This book is a general survey about exactly what it says in the subtitle, although not exactly how I expected it to be told, as it tended to focus on the bigger pictures, rather than Afghanistan itself.
Pre-19th century, Tanner describes wars that mostly took place outside of Afghanistan in great detail, and included them only because at some point in during the war, part of the fight would happen in Afghanistan. This mainly included the perpetual Greek-Persian conflicts and the Mongol invasions of China and central Asia. It was almost more of a story of Afghanistan being a bystander in everyone else's wars. Afghanistan was treated as just another battlefront, rather than the focus of the study, which seems contrary to the title of this book. For most of it, I was willing to accept that Tanner had limited resources from which to draw information, since Afghanistan doesn't have a strong culture of literacy or academia, but I was frustrated by the lack of acknowledgement of the fault and what seemed to be an unconscious bias towards traditional Western alliances; it always felt like Tanner was rooting for the Greeks over Persia or any other Asian civilization.

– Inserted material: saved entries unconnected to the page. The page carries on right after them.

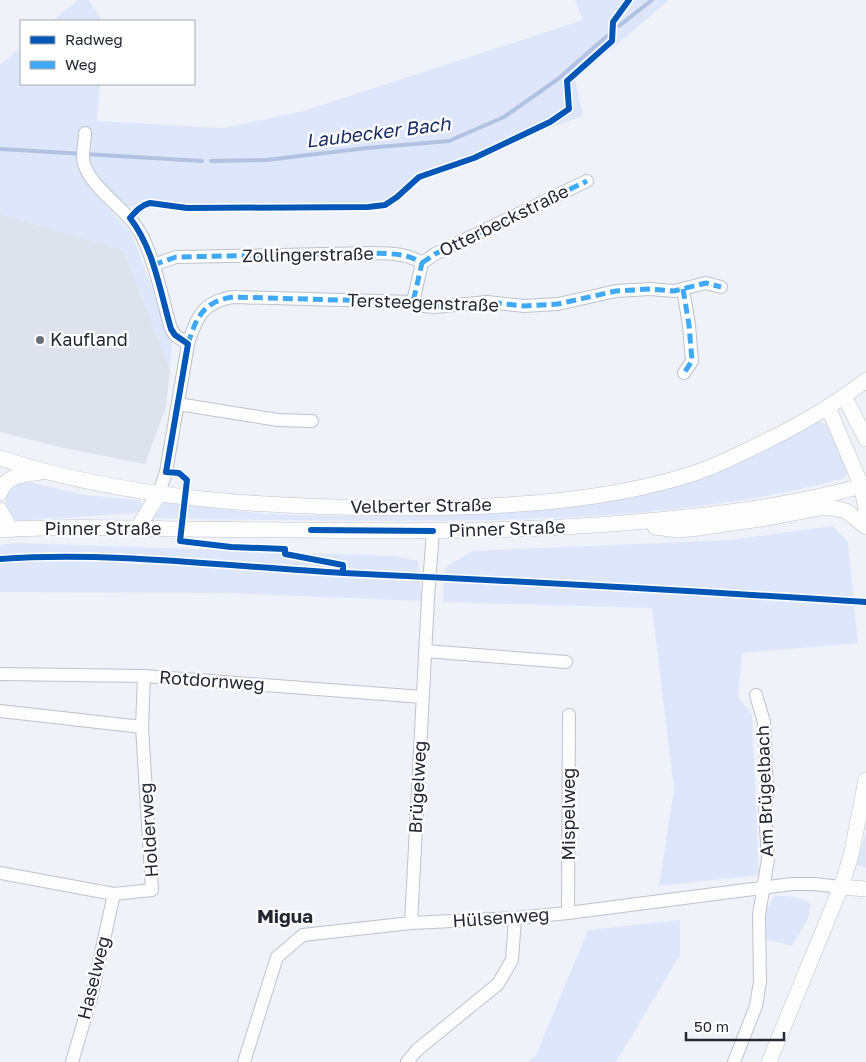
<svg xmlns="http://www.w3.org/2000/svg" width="866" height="1062" viewBox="0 0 866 1062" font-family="'Golos Text',sans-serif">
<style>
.built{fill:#dde2ec}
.green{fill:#dde6fa}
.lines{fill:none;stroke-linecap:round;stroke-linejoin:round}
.stream{stroke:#b2c2e3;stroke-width:4}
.minor-casing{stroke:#bec2ca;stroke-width:14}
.tertiary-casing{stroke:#bec2ca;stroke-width:16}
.minor{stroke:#fdfdfe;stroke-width:12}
.tertiary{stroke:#fdfdfe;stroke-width:15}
.quiet{stroke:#3fa9f5;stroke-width:5;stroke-dasharray:10 5;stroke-linecap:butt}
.cycleway-casing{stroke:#fff;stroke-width:9}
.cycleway{stroke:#0057b8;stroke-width:6}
.poi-dot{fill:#6b6f78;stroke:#fff;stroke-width:2}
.labels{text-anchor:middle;stroke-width:4.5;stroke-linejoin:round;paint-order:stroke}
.street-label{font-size:18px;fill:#232833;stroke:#fff}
.poi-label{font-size:18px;fill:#232833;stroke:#fff;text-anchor:start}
.water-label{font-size:19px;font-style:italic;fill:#1a2d64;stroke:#fff}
.neighbourhood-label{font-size:19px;font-weight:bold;fill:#232833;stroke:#fff}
</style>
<rect width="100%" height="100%" fill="#f0f2f9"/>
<path class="built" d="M 0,214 L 123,250 L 170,369 L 166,407 L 145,464 L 64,448 L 0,432 Z"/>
<path class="green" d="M 78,0 L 89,0 L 102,21 L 52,21 Z
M 575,0 L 669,0 L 575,80 L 583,116 L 514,141 L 476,161 L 421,179 L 386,210 L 179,209 L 105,205 L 132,234 L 172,342 L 170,369 L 123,250 L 0,214 L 0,65 L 21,47 L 21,84 L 100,84 L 97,121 L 223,128 L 304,111 L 583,20 Z
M 821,422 C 823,423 826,424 827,426 C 834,434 848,467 846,476 L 842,479 C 728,509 611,517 494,520 C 379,522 264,520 149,518 L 158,512 L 164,502 C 207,507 252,514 296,515 C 357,517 420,516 481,513 C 543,510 605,505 665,490 C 702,481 738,465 771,448 C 786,441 805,425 821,422 Z
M 28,482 L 84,495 L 140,500 L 143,507 L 141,512 L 134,513 L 17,521 L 8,513 L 5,507 L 7,491 L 12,484 Z
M 832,526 L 848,542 L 858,643 L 742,653 L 738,697 L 752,715 L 759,875 L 659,886 L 674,789 L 652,608 L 443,602 L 445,568 L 472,551 L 731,540 Z
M 16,543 L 394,556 L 418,561 L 422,601 L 228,593 L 0,592 L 0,545 Z
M 866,832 L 866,867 L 856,865 Z
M 774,896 C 788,896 799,896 811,904 L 808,919 L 792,946 L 762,938 L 763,915 Z
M 680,920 L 680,955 L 616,1062 L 528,1062 L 536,1055 L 588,930 Z"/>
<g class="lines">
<path class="stream" d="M 619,26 L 652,0
M 0,149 L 202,161
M 211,161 L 266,160 L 367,148 L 449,141 L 504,117 L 558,79 L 607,36"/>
<defs>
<path id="minor" d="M 85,133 C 85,143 81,155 84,164 C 93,191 129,210 142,236 C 156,265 162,298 171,329 L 175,335 L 188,344 L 166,472 L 159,493
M 422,263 L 435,254 L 587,181
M 153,265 L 176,257 L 374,253 C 392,254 406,253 422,263 L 413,302
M 683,289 L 689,325 L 692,361 L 684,373
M 188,344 C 196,317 204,301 233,297 L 413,302 L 423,306 L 435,307 L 487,302 L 524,306 L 558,304 L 616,291 L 650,289 L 674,291 L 706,283 L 721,287
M 178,404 L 278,420 L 312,421
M 425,651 L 566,662
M 0,674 L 144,676 L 423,697
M 0,711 L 142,727
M 0,873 L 114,894 L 152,890 L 142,727 L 144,676
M 568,913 L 569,715
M 411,923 L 428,598 L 433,531
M 72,1062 L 92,994 L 114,894
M 244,1062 L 277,957 L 303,935 L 411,923 L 515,918 L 568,913 L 792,884 L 814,884 L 841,887
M 407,1062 L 417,1050 L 498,984 L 512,960 L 515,918
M 734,1062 L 756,1006 L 760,982 L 759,915 L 768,859 L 765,810 L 767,794 L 764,722 L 756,695"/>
<path id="tertiary" d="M 844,396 L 866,439
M 828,407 L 862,487 L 866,511
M 0,458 C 130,500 270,508 406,508 C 502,507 600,503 692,474 C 713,467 734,457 754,447 C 794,428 832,407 866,380
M 0,493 C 6,474 24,475 41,472
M 0,510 L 11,530
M 655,527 L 678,530 L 699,528 L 773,517 L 820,508 L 833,508 L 846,511 L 866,527
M 138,528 L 159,493
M 0,530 C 61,526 123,528 183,529 C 348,530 513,536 677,518 C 740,512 804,502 866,485
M 841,887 L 866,889
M 769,1062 L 841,887 L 851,856 L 866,780"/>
</defs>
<use href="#minor" class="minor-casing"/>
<use href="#tertiary" class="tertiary-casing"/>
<use href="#minor" class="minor"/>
<use href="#tertiary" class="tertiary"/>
<path class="quiet" d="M 422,263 L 435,254 L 587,181
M 153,265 L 176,257 L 374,253 C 392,254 406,253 422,263 L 413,302
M 683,289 L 689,325 L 692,361 L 684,373
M 188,344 C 196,317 204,301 233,297 L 413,302 L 423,306 L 435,307 L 487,302 L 524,306 L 558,304 L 616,291 L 650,289 L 674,291 L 706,283 L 721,287"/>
<defs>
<path id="cycleway" d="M 311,530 L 433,531
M 0,559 C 114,551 230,567 344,573 C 518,581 692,591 866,602
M 343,573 L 343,565 L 285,554 L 285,549 L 231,547 L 180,541 L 187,480 L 179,473 L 166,472 L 188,344 L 175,335 L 171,329 C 160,291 154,249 130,218 C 136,211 141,205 150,203 L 187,208 L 368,207 L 385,205 L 397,197 L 419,177 L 474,158 L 550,122 L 569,109 L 567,81 L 612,41 L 613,22 L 629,0"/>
</defs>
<use href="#cycleway" class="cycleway-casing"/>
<use href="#cycleway" class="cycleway"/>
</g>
<circle class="poi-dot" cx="40" cy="340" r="5"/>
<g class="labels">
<g class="street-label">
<text transform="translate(504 221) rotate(-26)" y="6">Otterbeckstraße</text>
<text transform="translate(308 255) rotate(-1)" y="6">Zollingerstraße</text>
<text transform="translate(423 303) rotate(2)" y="6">Tersteegenstraße</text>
<text transform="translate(421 506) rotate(-1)" y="6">Velberter Straße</text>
<text x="103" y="535">Pinner Straße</text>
<text transform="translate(507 529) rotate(-2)" y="6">Pinner Straße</text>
<text transform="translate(212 681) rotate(4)" y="6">Rotdornweg</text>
<text transform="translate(418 787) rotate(-87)" y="6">Brügelweg</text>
<text transform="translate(765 791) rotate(-92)" y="6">Am Brügelbach</text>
<text transform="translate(569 814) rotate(-90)" y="6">Mispelweg</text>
<text transform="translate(149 830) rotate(-94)" y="6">Holderweg</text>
<text transform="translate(501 918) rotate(-4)" y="6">Hülsenweg</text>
<text transform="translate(94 978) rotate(-76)" y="6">Haselweg</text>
</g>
<g class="poi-label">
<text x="50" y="346">Kaufland</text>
</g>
<g class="water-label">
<text transform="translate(378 132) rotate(-7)" y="7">Laubecker Bach</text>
</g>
<g class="neighbourhood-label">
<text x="285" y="923">Migua</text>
</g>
</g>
<rect x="20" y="20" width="175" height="65" fill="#ffffff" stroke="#a7a9ad"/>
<rect x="30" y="36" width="25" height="8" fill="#0057b8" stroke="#a7a9ad"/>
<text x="65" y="45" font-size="15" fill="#232833">Radweg</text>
<rect x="30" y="61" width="25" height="8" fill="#3fa9f5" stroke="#a7a9ad"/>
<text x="65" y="70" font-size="15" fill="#232833">Weg</text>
<path d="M686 1032v8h98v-8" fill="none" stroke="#232833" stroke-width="2.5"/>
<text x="694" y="1032" font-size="15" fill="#232833" stroke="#ffffff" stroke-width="4" paint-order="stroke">50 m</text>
</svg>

In the 19th century and later, Tanner clearly had a lot more primary and secondary resources to draw from with the invasions by the English, Soviets, and Americans. Again, Tanner always seemed to display an unconscious bias towards Western powers, and to a lesser extent, the Soviet Union over Afghanistan. He did make some interesting comparisons between Afghanistan and Switzerland that I'd never heard before.
I was torn between giving this book three or four stars for most of it; that unconscious bias really bothered me, and I was expecting a more Afghanistan focused study, rather than something more general to Central Asia. But Tanner clearly did do a lot of research and by focusing on the bigger picture, he did put the country of Afghanistan into context, even if not its human elements.
Having been written in 2002, this book desperately needs an update covering from the capture of Osama bin Laden to the rise of ISIS.
Then came the Afterward, where Tanner took off his mask and started explicitly stating his opinions. Ho boy, did they back up my every fear making the unconsciousness of his bias now dubious. Tanner argued for stronger military intervention, argued against using drones and other UAV's, and other war hawk philosophies. Which in itself wasn't a deal-breaker, but the final offensive straw was that Tanner failed to provide solid arguments for his impassioned rants, turning an opportunity for quality debate into a right-wing shit show, undermining his credibility for the whole book.